You know that spot where where you are yelling at your kids? Yes, that one…thousands of people were killed there. And the ground was dedicated to honor the fallen. Perhaps death on that scale is too abstract for most to really fathom. Perhaps we are too far removed from the event.

Perhaps.

But I think it would be a good idea for everyone to take a minute away from shouting and selfies to reflect on what actually happened there. Let’s stop and think for a moment about those who fought, killed, and struggled for their lives…and maybe then we can understand why they did it.

With compliments,

Keith

6 thoughts on “Should a Battlefield Visit be a More Solemn Occasion?”

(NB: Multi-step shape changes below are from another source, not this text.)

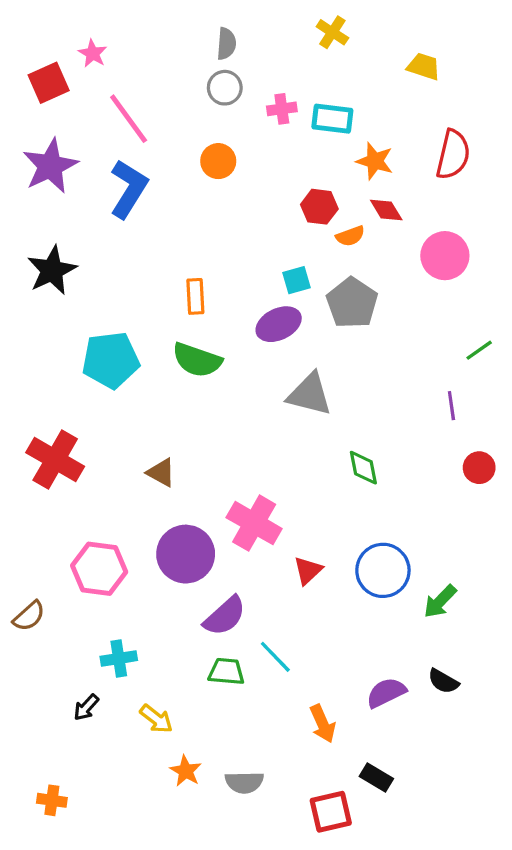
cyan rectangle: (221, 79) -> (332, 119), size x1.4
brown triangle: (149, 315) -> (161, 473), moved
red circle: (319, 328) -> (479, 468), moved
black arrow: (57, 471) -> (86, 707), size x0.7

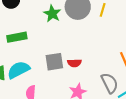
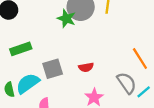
green star: (52, 14) -> (66, 18), moved
gray square: (54, 62) -> (53, 69), moved

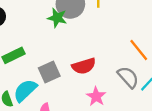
red semicircle: (86, 67) -> (84, 66), size x1.5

  1. “But I think it would be a good idea for everyone to take a minute away from shouting and selfies to reflect on what actually happened there. Let’s stop and think for a moment about those who fought, killed, and struggled for their lives…and maybe then we can understand why they did it.”

    “…aye, there’s the rub…” The people reading this blog are the ones that already understand the point you’re making. I love Gettysburg ! Of the times I’ve been there only 2 were actually planned for the summer. That was back in the late 80’s. The rest were in the spring or fall. Those visits just happen to coincide with school being in session. The most peaceful and reflective times are early morning and early evening. A sprinkle of fireflies after dark is amazing.The arrival of a tour bus is reason enough for departing to another section of the park. Next trip down is planned for early November. You wouldn’t be heading back for another book signing……?

    PS Spellcheck questioned the word “selfies”. Go figure !! 🙂

  2. Of course, most folks aren’t as in tune with the historical events, and sometimes kids need to be yelled at. I guess I’m just happy they’re there and they brought their kids, and maybe their kids will gain an interest that turns into a lifelong interest.

  3. Good post. I think the same thing down here in Georgia at Kennesaw Mountain, which is a heavily visited park but not so much for the history as for the hiking/running trails. Oh, and the actually battlefields in Atlanta….well we’ve got a long ways to go here to recognize what are now parking lots where men bled and died. But back to the issue. Is this something the NPS can push more? Signage denoting an area as not only a battlefield area but an area of reflection and reverence? Is this more an American thing and not just Civil War? I haven’t been to the World Trade site but I would be curious to see the environment there. But I agree, these are sacred grounds where the nation’s principles were tested and resolved, where men died in staggering numbers. These lands are hallowed ground and should be observed as such.

    1. I think your suggestion about signage is a good idea and worthy of pursuing. I wonder who one might talk to in order to get the conversation going.
      Regarding the World Trade Center site – a commenter on this post on my FB page noted that the same kind of atmosphere exists there, which seems to me odd indeed.